Görmediğimiz bir rengi hayal edemediğimiz gibi sadece üç boyutlu evreni deneyimlediğimiz için görmediğimiz 4. Boyutu da hayal etmemiz mümkün değil. Bunu sadece dolaylı bilebiliriz. Mesela iki boyutlu bir evren olsa ve orada bir canlı olsak nesnelerin de üç boyutlu hayallerini asla hayal edemezdik. Çünkü onları iki boyutlu algılardık. Üçüncü boyuta çıkmadan nesnelerin üç boyutlu şeklini kavrayamazdık. Nesnelerin sadece iki boyutlu iz düşümlerini görürdük. Çünkü üç boyutlu nesne iki boyuta zaten sığmaz veya geçirilmez. Örneği bir elmanın küçükken yapılan patetes boyası baskısındaki gibi iki boyutlu kağıt yüzeyine denk gelen kısımlarını sadece görebilir algılayabilirdik. Üç boyutlu nesne iki boyutta ancak bu şekilde görülebilir algılanabilirdi.

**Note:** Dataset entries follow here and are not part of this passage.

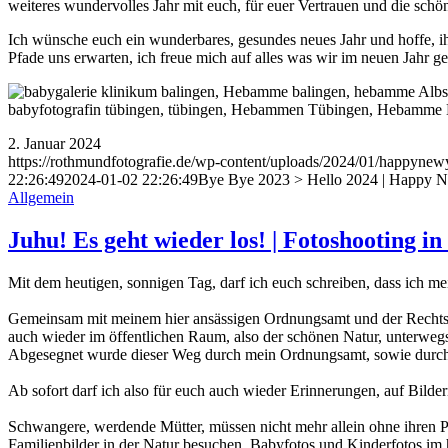
weiteres wundervolles Jahr mit euch, für euer Vertrauen und die schön
Ich wünsche euch ein wunderbares, gesundes neues Jahr und hoffe, ihr
Pfade uns erwarten, ich freue mich auf alles was wir im neuen Jahr
2. Januar 2024
https://rothmundfotografie.de/wp-content/uploads/2024/01/happynew
22:26:49
2024-01-02 22:26:49
Bye Bye 2023 > Hello 2024 | Happy 
Allgemein
Juhu! Es geht wieder los! | Fotoshooting in
Mit dem heutigen, sonnigen Tag, darf ich euch schreiben, dass ich me
Gemeinsam mit meinem hier ansässigen Ordnungsamt und der Rechtsab
auch wieder im öffentlichen Raum, also der schönen Natur, unterwegs
Abgesegnet wurde dieser Weg durch mein Ordnungsamt, sowie durch d
Ab sofort darf ich also für euch auch wieder Erinnerungen, auf Bilder
Schwangere, werdende Mütter, müssen nicht mehr allein ohne ihren 
Familienbilder in der Natur besuchen, Babyfotos und Kinderfotos im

Bunun gibi dört boyutlu bir nesnenin de üç boyutlu dünyada sadece bir iz düşümü görülebilir ve algılanabilir. Bunun dışında dört boyutlu nesne gerçekte tam olarak nasıl bir şeydir, üç boyutlu bir evrende bunu ne çizebiliriz ne de görüntüleyebiliriz. Bunun için bize dört boyutlu bir evren gerekir. Düşünebilmemiz, hayal edebilmemiz için de aynı şekilde böyle bir evreni beynimizin deneyimlemesi gerekir.
Yani sorunuzun cevabını veremeyiz. Dört boyutlu bir ortamı gerçekten deneyimlemeden de kimse veremez. Tıpkı görülmemiş bir rengi kimsenin hayal edemeyeceği gibi.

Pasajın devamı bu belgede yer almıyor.